Deux ans de bras de fer
Pour l'intersyndicale, le problème ne date pas d'hier. Les syndicats affirment se battre depuis près de deux ans pour obtenir le rétablissement de l'accord d'entreprise et dénoncent l'absence de discussions avec la direction. « Depuis qu'il est à la RTS, pas une seule fois il n'a appelé au dialogue, pas une seule fois il n'a accepté de s'asseoir autour d'une table avec nous pour parler des problèmes de la RTS », a soutenu le porte-parole syndical.
Les travailleurs affirment par ailleurs avoir saisi les plus hautes autorités sur cette question. Youssouf Kaba soutient notamment que le président de la République aurait donné des instructions en faveur du règlement du différend. Une démarche qui, selon lui, n'aurait pas permis de débloquer la situation. « Depuis des mois, il refuse de nous rencontrer, il refuse systématiquement de parler de l'accord d'entreprise », a-t-il encore dénoncé.
Au-delà de ce texte, l'intersyndicale dresse un tableau particulièrement sombre de la situation sociale et matérielle de la RTS. Elle évoque notamment l'arrêt de la restauration, la suspension d'un contrat de prestation, mais aussi un déficit d'investissements dans les équipements et dans la formation ou le renforcement du capital humain. Ces travailleurs de la chaîne nationale s'en prennent également à la politique de recrutement de la direction, qu'ils jugent contradictoire avec les difficultés financières régulièrement évoquées au sein de l'entreprise publique.

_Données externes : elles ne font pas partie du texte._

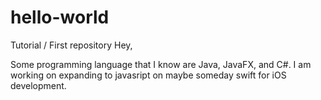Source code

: # hello-world
Tutorial / First repository
Hey,

Some programming language that I know are Java, JavaFX, and C#. I am working on expanding to javasript on maybe someday swift for iOS development.
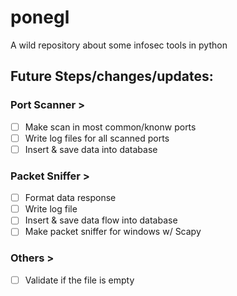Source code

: # ponegl
A wild repository about some infosec tools in python

## Future Steps/changes/updates:
### Port Scanner >
- [ ] Make scan in most common/knonw ports
- [ ] Write log files for all scanned ports
- [ ] Insert & save data into database

### Packet Sniffer >
- [ ] Format data response
- [ ] Write log file
- [ ] Insert & save data flow into database
- [ ] Make packet sniffer for windows w/ Scapy

### Others >
- [ ] Validate if the file is empty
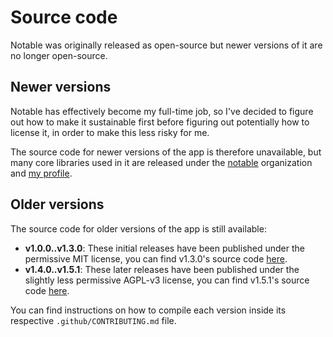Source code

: # Source code

Notable was originally released as open-source but newer versions of it are no longer open-source.

## Newer versions

Notable has effectively become my full-time job, so I've decided to figure out how to make it sustainable first before figuring out potentially how to license it, in order to make this less risky for me.

The source code for newer versions of the app is therefore unavailable, but many core libraries used in it are released under the [notable](https://github.com/notable?type=source) organization and [my profile](https://github.com/fabiospampinato?tab=repositories&type=source).

## Older versions

The source code for older versions of the app is still available:

- **v1.0.0..v1.3.0**: These initial releases have been published under the permissive MIT license, you can find v1.3.0's source code [here](https://github.com/notable/notable/tree/v1.3.0).
- **v1.4.0..v1.5.1**: These later releases have been published under the slightly less permissive AGPL-v3 license, you can find v1.5.1's source code [here](https://github.com/notable/notable/tree/v1.5.1).

You can find instructions on how to compile each version inside its respective `.github/CONTRIBUTING.md` file.
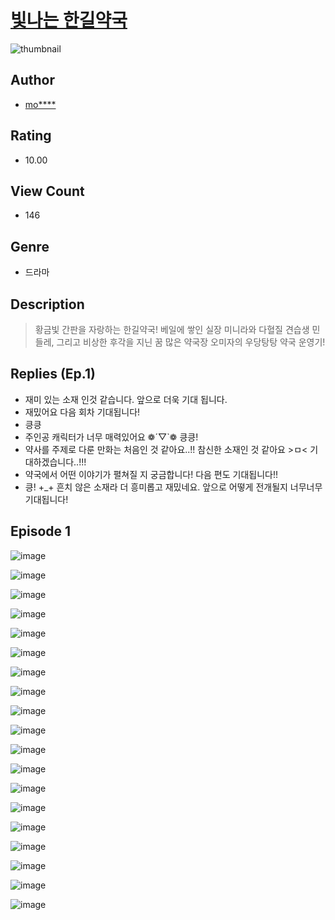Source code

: # [빛나는 한길약국](https://comic.naver.com/challenge/list?titleId=810401)
![thumbnail](https://image-comic.pstatic.net/user_contents_data/challenge_comic/2023/05/23/313372/upload_3631416861351358512_480x623.jpeg)

## Author
- [mo****](https://comic.naver.com/artistTitle?id=313372)

## Rating
- 10.00

## View Count
- 146

## Genre
- 드라마

## Description
> 황금빛 간판을 자랑하는 한길약국! 베일에 쌓인 실장 미니라와 다혈질 견습생 민들레, 그리고 비상한 후각을 지닌 꿈 많은 약국장 오미자의 우당탕탕 약국 운영기!

## Replies (Ep.1)
- 재미 있는 소재 인것 같습니다. 앞으로 더욱 기대 됩니다.
- 재밌어요 다음 회차 기대됩니다!
- 킁킁
- 주인공 캐릭터가 너무 매력있어요 ❁´▽`❁ 킁킁!
- 약사를 주제로 다룬 만화는 처음인 것 같아요..!! 참신한 소재인 것 같아요 >ㅁ< 기대하겠습니다..!!!
- 약국에서 어떤 이야기가 펼쳐질 지 궁금합니다! 다음 편도 기대됩니다!!
- 킁! +_+ 흔치 않은 소재라 더 흥미롭고 재밌네요. 앞으로 어떻게 전개될지 너무너무 기대됩니다!

## Episode 1
![image](https://image-comic.pstatic.net/user_contents_data/challenge_comic/2023/05/23/313372/upload_3919317170105311845.jpeg)

![image](https://image-comic.pstatic.net/user_contents_data/challenge_comic/2023/05/23/313372/upload_4123103965864999222.jpeg)

![image](https://image-comic.pstatic.net/user_contents_data/challenge_comic/2023/05/23/313372/upload_7005130835081913186.jpeg)

![image](https://image-comic.pstatic.net/user_contents_data/challenge_comic/2023/05/23/313372/upload_3977069228055541555.jpeg)

![image](https://image-comic.pstatic.net/user_contents_data/challenge_comic/2023/05/23/313372/upload_7306074868531016549.jpeg)

![image](https://image-comic.pstatic.net/user_contents_data/challenge_comic/2023/05/23/313372/upload_7305739526779135541.jpeg)

![image](https://image-comic.pstatic.net/user_contents_data/challenge_comic/2023/05/23/313372/upload_3474586698312331363.jpeg)

![image](https://image-comic.pstatic.net/user_contents_data/challenge_comic/2023/05/23/313372/upload_7377793633320251745.jpeg)

![image](https://image-comic.pstatic.net/user_contents_data/challenge_comic/2023/05/23/313372/upload_7076903445876781411.jpeg)

![image](https://image-comic.pstatic.net/user_contents_data/challenge_comic/2023/05/23/313372/upload_3702575940412782649.jpeg)

![image](https://image-comic.pstatic.net/user_contents_data/challenge_comic/2023/05/23/313372/upload_7233123367227843897.jpeg)

![image](https://image-comic.pstatic.net/user_contents_data/challenge_comic/2023/05/23/313372/upload_7293970344923312180.jpeg)

![image](https://image-comic.pstatic.net/user_contents_data/challenge_comic/2023/05/23/313372/upload_7291719653211190881.jpeg)

![image](https://image-comic.pstatic.net/user_contents_data/challenge_comic/2023/05/23/313372/upload_3847026676264482405.jpeg)

![image](https://image-comic.pstatic.net/user_contents_data/challenge_comic/2023/05/23/313372/upload_7221301440405517411.jpeg)

![image](https://image-comic.pstatic.net/user_contents_data/challenge_comic/2023/05/23/313372/upload_3487252183175542625.jpeg)

![image](https://image-comic.pstatic.net/user_contents_data/challenge_comic/2023/05/23/313372/upload_3690529715983038050.jpeg)

![image](https://image-comic.pstatic.net/user_contents_data/challenge_comic/2023/05/23/313372/upload_3690472714015892577.jpeg)

![image](https://image-comic.pstatic.net/user_contents_data/challenge_comic/2023/05/23/313372/upload_7005459598403713081.jpeg)
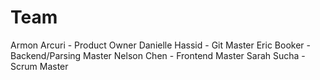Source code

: # Team
Armon Arcuri - Product Owner
Danielle Hassid - Git Master
Eric Booker - Backend/Parsing Master
Nelson Chen - Frontend Master
Sarah Sucha - Scrum Master

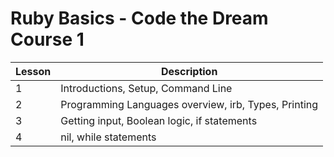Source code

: # Ruby Basics - Code the Dream Course 1
Lesson | Description
--- | ---
1 | Introductions, Setup, Command Line
2 | Programming Languages overview, irb, Types, Printing
3 | Getting input, Boolean logic, if statements
4 | nil, while statements
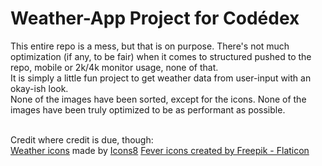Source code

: # Weather-App Project for Codédex

This entire repo is a mess, but that is on purpose. There's not much optimization (if any, to be fair) when it comes to structured pushed to the repo, mobile or 2k/4k monitor usage, none of that.<br>
It is simply a little fun project to get weather data from user-input with an okay-ish look.<br>
None of the images have been sorted, except for the icons. None of the images have been truly optimized to be as performant as possible.<br><br>

Credit where credit is due, though:<br> 
<a target="_blank" href="https://icons8.com/icons/set/weather--style-nolan">Weather icons</a> made by <a target="_blank" href="https://icons8.com">Icons8</a>
<a href="https://www.flaticon.com/free-icons/fever" title="fever icons">Fever icons created by Freepik - Flaticon</a>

Les stations régionales dans le viseur
La situation des stations régionales constitue un autre point de préoccupation. Pour l'intersyndicale, ces antennes territoriales seraient progressivement abandonnées. « Toutes les stations régionales sont en train de mourir de leur belle mort parce qu'il n'a investi absolument rien du tout », a affirmé Youssouf Kaba, citant notamment le cas de Matam.
Il accuse également la direction d'avoir « dépouillé » certaines stations de leurs ressources matérielles et humaines. Ces accusations traduisent, selon les syndicats, une crise qui dépasse désormais la seule question de l'accord d'entreprise. Derrière le conflit social, c'est donc aussi la question de l'avenir de l'outil audiovisuel public qui est posée.
Les JOJ comme prochain point de tension
Et l'intersyndicale ne compte visiblement pas s'arrêter au dépôt du préavis. Si aucun compromis n'est trouvé à l'issue de la procédure, elle annonce un durcissement progressif de son mouvement. La couverture des Jeux olympiques de la jeunesse Dakar 2026, qui doivent se tenir dans quelques semaines, pourrait ainsi se retrouver au cœur du bras de fer.
« Si rien n'est fait, les JOJ, c'est dans 60 jours certainement, et nous serons obligés de boycotter les JOJ. Ça fait partie de nos plans », a prévenu le porte-parole de l'intersyndicale.
Une menace lourde de conséquences pour la RTS, appelée à jouer un rôle majeur dans la couverture de cet événement sportif international organisé au Sénégal. Pour les syndicats, il ne s'agit toutefois plus d'une simple bataille revendicative. « Là, c'est une question de survie », a martelé Youssouf Kaba.
Avec le dépôt de ce préavis, la balle est désormais dans le camp de la direction et des autorités chargées de la médiation sociale. La RTS, elle, entre dans une zone de turbulences dont l'issue dépendra largement de la capacité des différentes parties à renouer le dialogue.